Sebelumnya, kedudukan gender dalam tulisan ini berkenaan dengan kategori sosiologis (baca: status dan peranan) dan bukan seks, sebagaimana yang diterjemahkan oleh Kamus Besar Bahasa Indonesia (KBBI).
Dalam hal ini juga saya sependapat dengan Prof. Felix Tani, salah satu Kompasianer senior yang mengatakan bahwa, lema gender sebetulnya adalah kategori sosiologis dan bukan biologis.
Kira-kira begitu ya.

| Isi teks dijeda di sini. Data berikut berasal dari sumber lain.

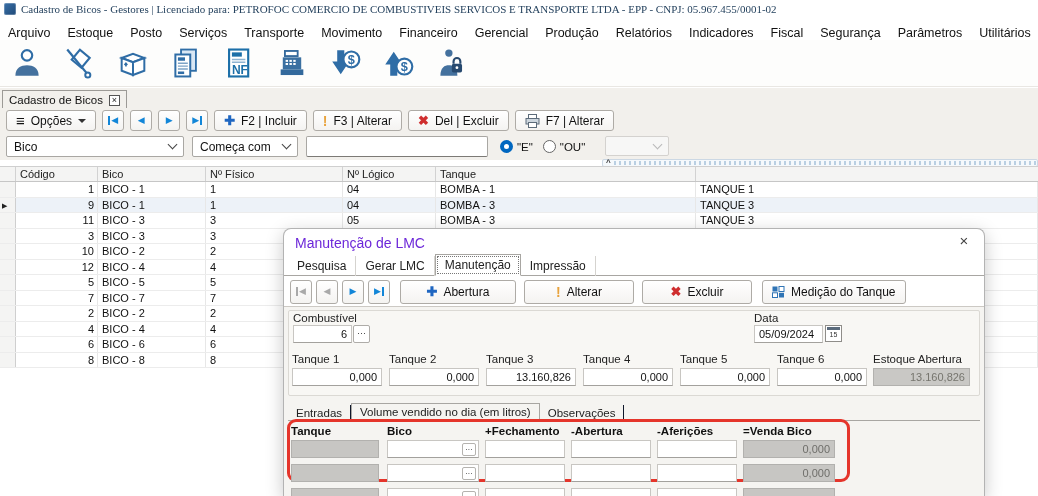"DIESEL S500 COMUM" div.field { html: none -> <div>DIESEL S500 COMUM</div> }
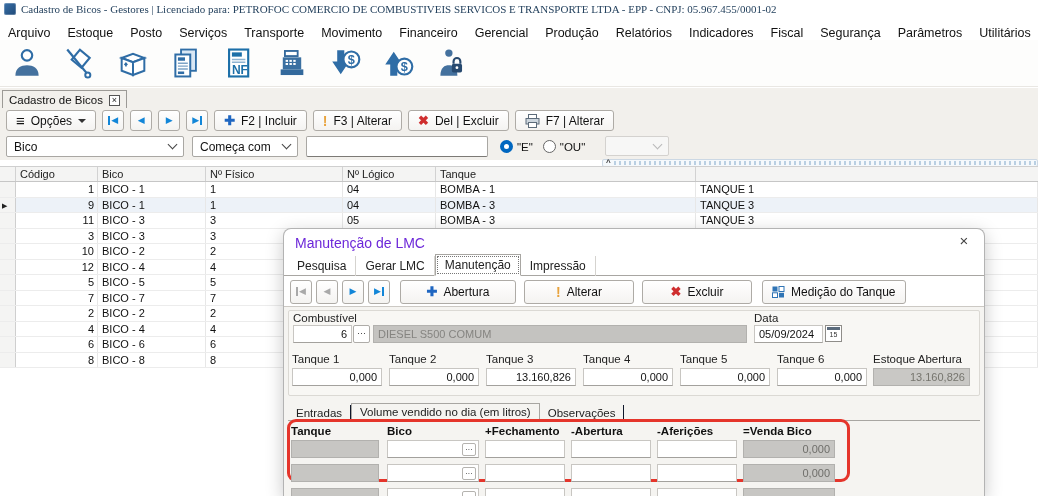"Entradas" .stab { border-right: 1px solid #0f172a -> 6px solid #0f172a }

Oke, mari kita masuk ke pembahasan.
Istilah gender dalam ruang lingkup petani Manggarai, lebih mengarah pada tingkat keadilan dan kesetaraan pada pelbagai kelas masyarakat, terutama pada tingkat yang lebih kecil, yakni rumah tangga petani.
Dengan adanya kesetaraan gender tersebut, akses yang merata kepada sumber daya petani laki-laki dan perempuan akan meningkatkan produktivitas pertanian.
Sehingga tak dapat dipungkiri, andil perempuan dalam rumah tanggga petani sangatlah penting dan tidak boleh lagi di pandang sebagai kaum kelas 2 (dua).
Lebih lanjut, seperti yang sudah saya terangkan pada beberapa tulisan sebelumnya bahwa, petani adalah profesi yang paling banyak digandrungi oleh masyarakat di Manggarai Raya (Barat, Tengah dan Timur).
Maka sudah menjadi kosekuensi logis, sub-sektor pertanian adalah tumpuan utama pendapatan ekonomi keluarga.
Menyigi Kesetaraan Gender dalam Rumah Tangga Petani Manggarai
Biila mendiskursuskan kesetaraan gender dalam ranah rumah tangga petani, saya ingin membedahnya menggunakan pisau sosio-kultural dan pengambilan keputusan, yang diejawantahkan sebagai berikut:
Pertama, faktor sosio-kultural, di mana adanya keterkaitan antar gender terhadap rumah tangga petani yang dipengaruhi oleh 3 (tiga) faktor dan/ atau karekteristik, yakni faktor in se (dalam diri petani itu sendiri), akses informasi, dan lingkungan.